"Negotiators too soft": Israel calls nuclear pact with Iran a bad deal

The prevailing impression in the West is that the nuclear deal with Iran must be revived.

"Negotiators too soft": Israel calls nuclear pact with Iran a bad deal

The prevailing impression in the West is that the nuclear deal with Iran must be revived. Israel's prime minister disagrees: the deal is bad and the West is too soft. If the sanctions are lifted, Tehran will invest a lot of money in new terror.

Israeli Prime Minister Jair Lapid has warned against the planned revival of the nuclear deal with Iran. "There's a bad deal on the table now," Lapid told foreign journalists in Jerusalem.
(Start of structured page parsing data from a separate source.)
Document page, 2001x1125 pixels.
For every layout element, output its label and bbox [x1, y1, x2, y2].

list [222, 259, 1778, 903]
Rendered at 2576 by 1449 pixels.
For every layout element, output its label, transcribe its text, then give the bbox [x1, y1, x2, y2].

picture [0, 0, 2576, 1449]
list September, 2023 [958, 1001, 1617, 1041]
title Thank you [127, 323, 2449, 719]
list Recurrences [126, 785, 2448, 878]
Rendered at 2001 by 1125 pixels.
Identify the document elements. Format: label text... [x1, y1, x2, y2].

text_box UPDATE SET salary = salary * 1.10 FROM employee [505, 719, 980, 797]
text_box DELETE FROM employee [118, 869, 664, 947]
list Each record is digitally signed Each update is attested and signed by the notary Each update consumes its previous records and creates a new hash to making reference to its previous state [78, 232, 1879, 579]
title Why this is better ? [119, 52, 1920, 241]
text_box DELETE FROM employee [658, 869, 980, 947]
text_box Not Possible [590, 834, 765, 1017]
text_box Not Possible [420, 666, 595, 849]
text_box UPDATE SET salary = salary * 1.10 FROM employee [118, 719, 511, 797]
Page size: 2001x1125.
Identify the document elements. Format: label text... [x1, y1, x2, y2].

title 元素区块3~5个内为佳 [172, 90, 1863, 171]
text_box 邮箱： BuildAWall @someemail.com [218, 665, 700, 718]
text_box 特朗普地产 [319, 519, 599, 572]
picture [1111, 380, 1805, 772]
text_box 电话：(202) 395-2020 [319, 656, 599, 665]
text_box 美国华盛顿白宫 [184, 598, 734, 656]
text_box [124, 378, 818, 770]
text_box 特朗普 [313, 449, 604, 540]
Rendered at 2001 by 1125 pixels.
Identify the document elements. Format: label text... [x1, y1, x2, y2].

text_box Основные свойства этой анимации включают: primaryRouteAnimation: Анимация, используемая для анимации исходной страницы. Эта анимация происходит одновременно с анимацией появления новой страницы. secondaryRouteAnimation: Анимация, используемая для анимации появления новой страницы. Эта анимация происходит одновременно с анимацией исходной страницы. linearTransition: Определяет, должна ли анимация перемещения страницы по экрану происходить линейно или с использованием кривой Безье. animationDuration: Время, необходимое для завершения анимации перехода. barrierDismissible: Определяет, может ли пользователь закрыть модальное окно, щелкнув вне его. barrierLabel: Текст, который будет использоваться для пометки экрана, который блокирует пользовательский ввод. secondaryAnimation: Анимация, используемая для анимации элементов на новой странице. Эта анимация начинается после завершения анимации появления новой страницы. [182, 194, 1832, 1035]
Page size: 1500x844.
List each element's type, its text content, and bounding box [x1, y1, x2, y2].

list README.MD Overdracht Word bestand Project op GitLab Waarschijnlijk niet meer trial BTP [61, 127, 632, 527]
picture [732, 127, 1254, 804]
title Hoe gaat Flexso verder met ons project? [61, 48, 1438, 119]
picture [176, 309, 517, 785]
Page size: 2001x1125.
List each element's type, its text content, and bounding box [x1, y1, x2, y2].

The lifting of sanctions will mean that Tehran will have 100 billion dollars (around 100 billion euros) at its disposal every year. "No schools or hospitals will be built with this money," Lapid said. "This $100 billion will be used to undermine stability in the Middle East and spread terror around the world."

Iran will pour even more money into financing Israel's enemies, the Lebanese Hezbollah militia and the Palestinian militant organizations Hamas and Islamic Jihad, Lapid said. "And of course it will serve to strengthen Iran's nuclear program."

Lapid accused the international negotiators of being too soft. "Western countries are drawing a red line, Iranians are ignoring them, and the red line is moving." Lapid emphasized: "Israel is not against any agreement. We are against this agreement because it is a bad one." It will not prevent Iran from becoming a nuclear state. In the past few days he had been on the phone with Chancellor Olaf Scholz and French President Emmanuel Macron. One is also in close contact with Great Britain. "I told them these negotiations have reached a point where they have to stop and say: Enough!"

"We have made it clear to everyone that if an agreement is signed, it will not oblige Israel," said the head of government. "We will act to prevent Iran from becoming a nuclear state. We are not prepared to live with a nuclear threat looming over our heads from an extremist, violent Islamist regime."

Efforts to revive the 2015 deal aim to curb Iran's nuclear program. In return, sanctions should fall. Former US President Donald Trump unilaterally withdrew from the agreement in 2018 and imposed new, severe sanctions. After that, Tehran no longer felt bound by it.